Rabat, ce sont ces coulées vertes dans la ville. Depuis l'Hôpital Avicenne jusqu'à la vallée du Bouregreg, on a une coulée verte qui commence par la forêt d'eucalyptus du Hilton (ou Parc Ibn Sina) puis qui se poursuit avec la prairie (les Chevaux de la Garde Royale) et se prolonge avec l'ouverture vers le Chellah et le paysage du Bouregreg. Ce sont des voies structurantes qui sont agrémentées d'espaces verts et de paysages changeants qui nous permettent de supporter les longs arrêts aux feux rouges aux heures de pointe! L'implantation sur l'estuaire avec deux villes historiques, Rabat et Salé, est exceptionnelle. D'un côté, on a une ville sur un relief accidenté, Rabat, de l'autre, un paysage sablonneux et moins élevé, Salé. Henri Prost avait réalisé un choix spatial des activités de loisirs et du savoir. Mais la ville a grandi, il faut construire de nouveaux espaces verts et de loisirs. Rabat bénéficie de ce qu'on appelle la ceinture verte. Plantés dans les années soixante-dix, ces arbres joueront un rôle très important pour la ville.
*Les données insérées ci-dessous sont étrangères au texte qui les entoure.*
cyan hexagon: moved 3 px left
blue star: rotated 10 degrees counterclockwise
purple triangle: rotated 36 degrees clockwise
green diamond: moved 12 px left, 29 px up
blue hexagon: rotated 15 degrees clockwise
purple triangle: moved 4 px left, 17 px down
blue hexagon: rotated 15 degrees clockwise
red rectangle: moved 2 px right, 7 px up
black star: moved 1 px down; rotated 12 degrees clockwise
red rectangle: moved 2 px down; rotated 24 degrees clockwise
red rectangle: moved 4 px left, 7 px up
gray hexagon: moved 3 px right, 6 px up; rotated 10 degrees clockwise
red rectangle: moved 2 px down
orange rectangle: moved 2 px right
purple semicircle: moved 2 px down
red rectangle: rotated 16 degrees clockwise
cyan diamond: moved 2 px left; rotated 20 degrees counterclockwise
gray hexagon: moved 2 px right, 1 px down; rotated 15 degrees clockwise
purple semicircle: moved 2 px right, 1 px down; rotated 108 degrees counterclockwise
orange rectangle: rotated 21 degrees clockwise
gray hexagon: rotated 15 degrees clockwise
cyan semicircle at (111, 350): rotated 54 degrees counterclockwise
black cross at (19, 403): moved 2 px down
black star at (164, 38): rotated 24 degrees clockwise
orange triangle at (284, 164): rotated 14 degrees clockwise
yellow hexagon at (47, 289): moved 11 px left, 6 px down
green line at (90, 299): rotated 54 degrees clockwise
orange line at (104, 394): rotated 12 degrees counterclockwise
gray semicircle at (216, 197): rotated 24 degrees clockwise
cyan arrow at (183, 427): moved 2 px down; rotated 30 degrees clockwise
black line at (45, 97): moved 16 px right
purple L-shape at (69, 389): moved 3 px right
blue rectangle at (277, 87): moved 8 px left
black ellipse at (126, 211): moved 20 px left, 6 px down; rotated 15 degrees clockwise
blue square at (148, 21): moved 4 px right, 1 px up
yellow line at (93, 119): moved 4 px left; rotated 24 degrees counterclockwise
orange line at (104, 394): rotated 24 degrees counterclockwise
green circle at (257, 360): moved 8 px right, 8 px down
C'était une idée visionnaire. Les lieux de Rabat sont des points structurels qui ont été réfléchis. Il y a la qualité du site et de grands hommes qui ont réfléchi très tôt sur cette ville. Bien sûr, il existe de grandes disparités. On travaille sur ça. Sur les crêtes de la vallée, à Youssoufia, on a les douars de Doum, Hajja, Maadid où vivent 100 000 à 120 000 habitants. Sur le littoral atlantique, on ne doit pas imaginer faire un aménagement façon Méditerranée. C'est une côte très rocheuse. Mais un aménagement plus vers l'intérieur pourra se faire ».